Even though 70's LP aren't considered vintage, my '74 LP Custom is the first year of white, made in Kalamazoo, and the last year of mahogany necks (in that era). 32 years old, but not "vintage".

I think there are many factors that determine a vintage guitar.


----------



## Lester B. Flat (Feb 21, 2006)

dwagar said:


> Gibson seems a bit easier to figure out, based on LPs.
> 52-60 LPs (before the body change), vintage
> 68-69 original body comes back, but before the Norlin changes, more desireable
> Other Gibson stuff: PAF pickup models, pre-65 Brazilian fretboard models
> ...


In the case of the '69 Les Paul Deluxe, they are not vintage, or at least they were'nt until the '69 Deluxe was reissued in 2001. Especially since the reissue is not entirely accurate to the '69 specs. Many people now consider the pre-maple neck Deluxes and Customs as a second vintage.


----------



## dwagar (Mar 6, 2006)

yeah, the 68s went through the roof, and the 69s are following one step behind.


----------



## happyspirit (Jul 13, 2006)

*Vintage MIJ*

I own a few guitars that I consider to be vintage Japanese; a 1974 Greco Goldtop Les Paul copy with the correct "lawsuit" headstock in near mint condition.

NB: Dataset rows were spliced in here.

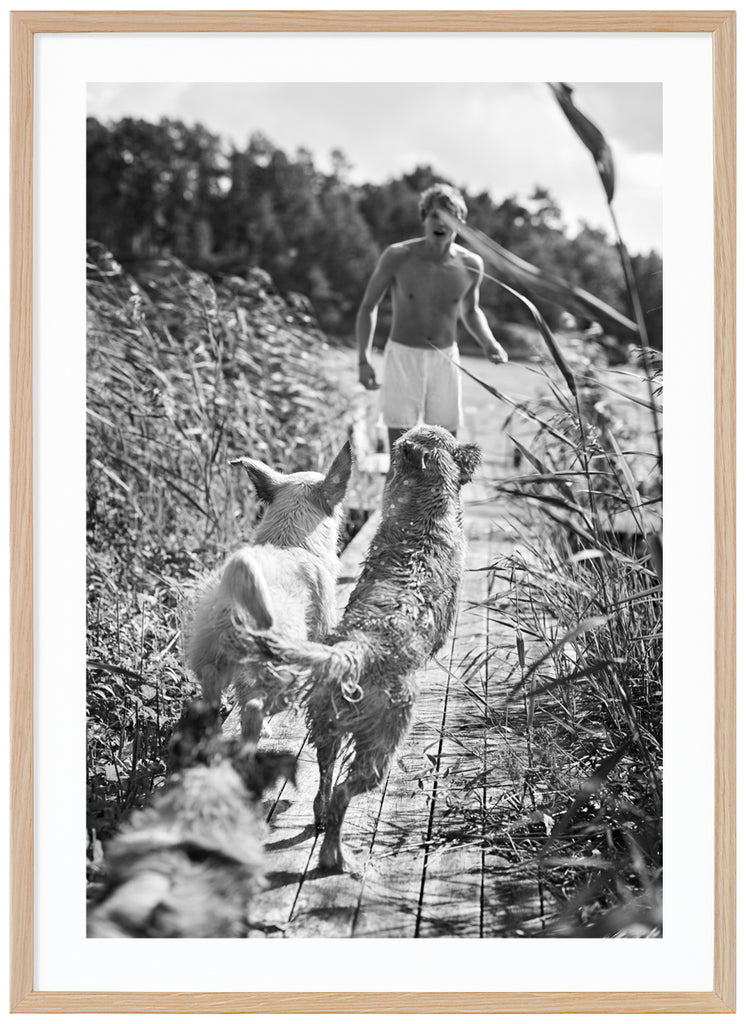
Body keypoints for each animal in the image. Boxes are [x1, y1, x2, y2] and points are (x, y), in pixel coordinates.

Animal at [185, 444, 350, 741]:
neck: (289, 542)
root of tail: (237, 609)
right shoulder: (323, 630)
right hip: (285, 672)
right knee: (254, 707)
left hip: (212, 662)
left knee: (213, 699)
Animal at [249, 423, 477, 872]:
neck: (421, 518)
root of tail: (356, 650)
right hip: (381, 744)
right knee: (342, 792)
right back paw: (335, 856)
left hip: (325, 729)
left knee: (324, 779)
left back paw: (320, 820)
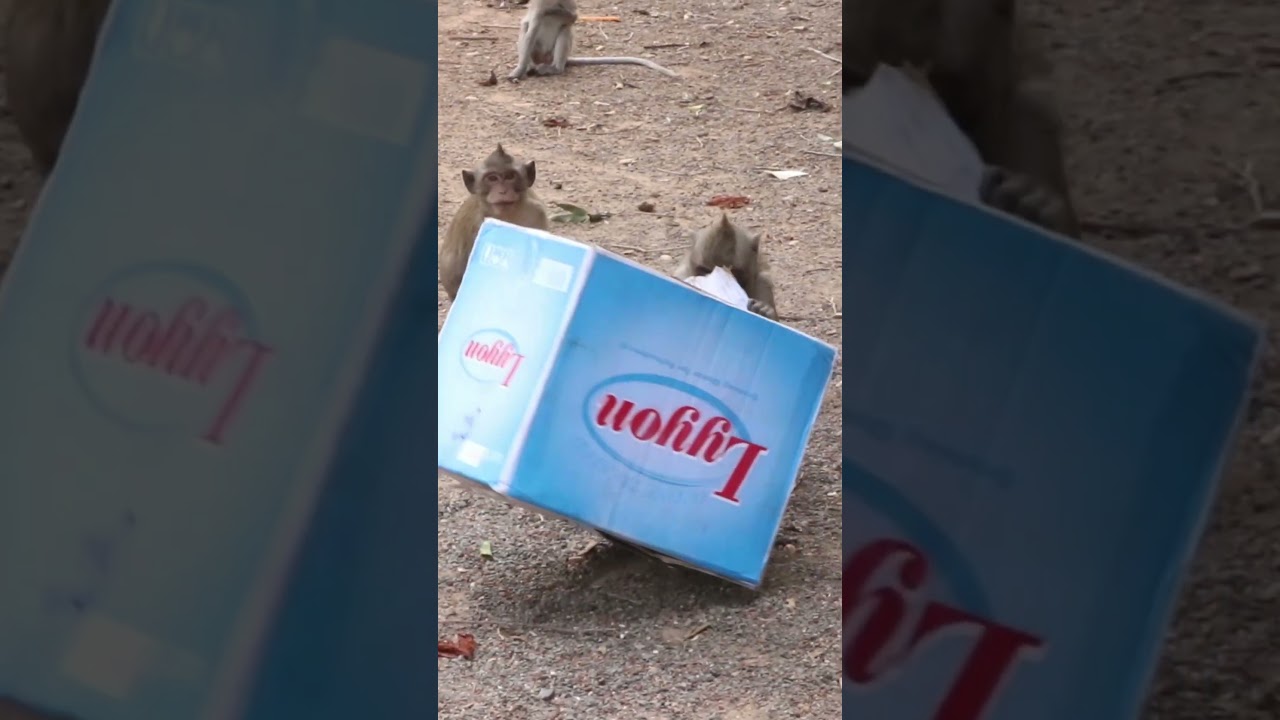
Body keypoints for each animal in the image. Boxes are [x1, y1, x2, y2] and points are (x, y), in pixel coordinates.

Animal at [439, 145, 549, 301]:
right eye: (492, 178)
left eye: (510, 176)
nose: (502, 191)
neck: (508, 216)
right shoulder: (478, 225)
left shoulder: (538, 212)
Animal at [508, 0, 678, 81]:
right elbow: (532, 27)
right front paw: (518, 71)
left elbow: (572, 17)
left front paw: (554, 11)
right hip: (537, 54)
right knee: (525, 27)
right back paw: (529, 66)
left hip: (551, 56)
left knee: (565, 29)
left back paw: (555, 68)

It is a bolt neck and is a very smooth player. It is very well made, the only non-original part are the Spretzel tuners. I agree with the person that commented on the Ibanez Roadster series. I have a 1979 Roadster guitar, 3 single coils, hardtail, flamed maple on mahogany, all maple neck with Ibanez design locking tuners, fun guitar to play. Also, I have an Onyx neck thru guitar, maple and ? neck with ash sides in see through black. Stock with coil splitters, brass nut and saddles, near mint condition. It was made at the Matsumoko plant and is similar to the Ibanez Musician and top line Westbury. If anyone has info on this guitar please share it. All of the guitars have the original cases. Someday I hope to add a Burny, Greco or Orville SG. Trades anyone? Regards..


----------



## Rhythmeister (May 17, 2006)

*Musicman Amp Question*

Interesting discussion. Any comments from the group on whether my '78 Musicman 112-65 is a "vintage" amp? These amps were only made for a decade ('74-'84) by Leo Fender's then new company. Priced at the top of the line (above comparable Fenders of the era) and endorsed by no less than Clapton, along with other notables.

Thoughts?

Cheers,
B.


----------